Chilson and Gilde said the idea for the workshop, “Marketing Business Education: Tools, Topics, Trends,” came from a desire to get the university more involved at the international level.

“We’re trying to develop a relationship to do some partnering so our students have better access to universities and opportunities across the globe,” Chilson said.

Gilde first contacted IACBE about presenting the workshop during his recent trip to the IACBE 2010 Annual Conference in Newport, R.I. in March.

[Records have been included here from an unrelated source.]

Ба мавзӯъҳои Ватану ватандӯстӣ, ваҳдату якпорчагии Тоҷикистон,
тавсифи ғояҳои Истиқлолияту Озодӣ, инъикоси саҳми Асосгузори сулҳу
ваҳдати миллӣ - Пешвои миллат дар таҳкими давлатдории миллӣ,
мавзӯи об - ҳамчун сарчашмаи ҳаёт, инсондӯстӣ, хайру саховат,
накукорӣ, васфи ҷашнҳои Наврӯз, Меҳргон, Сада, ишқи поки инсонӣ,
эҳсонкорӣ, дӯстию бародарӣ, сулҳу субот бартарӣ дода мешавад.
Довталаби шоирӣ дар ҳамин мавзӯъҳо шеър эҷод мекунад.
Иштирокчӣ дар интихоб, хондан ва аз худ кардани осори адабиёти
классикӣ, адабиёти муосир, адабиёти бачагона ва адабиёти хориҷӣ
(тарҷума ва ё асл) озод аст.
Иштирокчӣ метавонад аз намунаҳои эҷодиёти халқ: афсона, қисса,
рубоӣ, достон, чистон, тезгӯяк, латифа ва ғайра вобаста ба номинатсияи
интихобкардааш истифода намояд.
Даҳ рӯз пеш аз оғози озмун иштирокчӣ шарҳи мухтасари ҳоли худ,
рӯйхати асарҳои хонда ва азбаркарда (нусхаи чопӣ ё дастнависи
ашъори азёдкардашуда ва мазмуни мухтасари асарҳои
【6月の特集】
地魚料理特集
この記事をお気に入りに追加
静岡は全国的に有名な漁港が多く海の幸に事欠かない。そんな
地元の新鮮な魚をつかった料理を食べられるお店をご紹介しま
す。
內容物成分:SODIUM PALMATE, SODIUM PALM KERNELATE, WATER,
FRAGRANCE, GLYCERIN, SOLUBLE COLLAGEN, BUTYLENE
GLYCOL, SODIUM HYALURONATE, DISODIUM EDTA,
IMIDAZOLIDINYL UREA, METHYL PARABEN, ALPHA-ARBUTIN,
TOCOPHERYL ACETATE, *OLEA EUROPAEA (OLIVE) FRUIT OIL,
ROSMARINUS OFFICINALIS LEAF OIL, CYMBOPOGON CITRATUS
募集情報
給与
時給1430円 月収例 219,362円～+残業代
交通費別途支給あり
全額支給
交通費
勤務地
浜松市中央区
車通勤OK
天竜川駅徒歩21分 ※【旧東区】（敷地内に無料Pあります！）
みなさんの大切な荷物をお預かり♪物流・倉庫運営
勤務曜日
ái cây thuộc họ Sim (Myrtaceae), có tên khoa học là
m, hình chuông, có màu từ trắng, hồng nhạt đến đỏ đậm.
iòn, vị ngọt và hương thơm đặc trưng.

Gilde, originally from Austria, brought much experience on international higher education to the conference. He has presented his work at the Academy of Management Conference, the International Conference in Higher Education Marketing, and the European Marketing Academy Conference. Gilde also gave guest lectures at various universities including London Metropolitan University and is a guest lecturer on the Doctor of Business Administration in Higher Education Management program at the University of Bath. He serves as a reviewer for journals such as the Journal of Consumer Behaviour and the Journal of Marketing for Higher Education.

Chilson’s and Gilde’s workshop took an in-depth look at what universities in the United States and Europe are doing to market and distinguish themselves from other institutions. The workshop also included a self-evaluation marketing audit for individual institutions.

Gilde said their research showed a major increase in strategic partnerships among universities across the world.

Both Gilde and Chilson hope their work will also help to forge their own strategic partnerships with international universities for the benefit of Montana Western students.

“We hope to help students to think on a global level,” Chilson explained. “That exposure and experience can help make students viable for a tough job market.”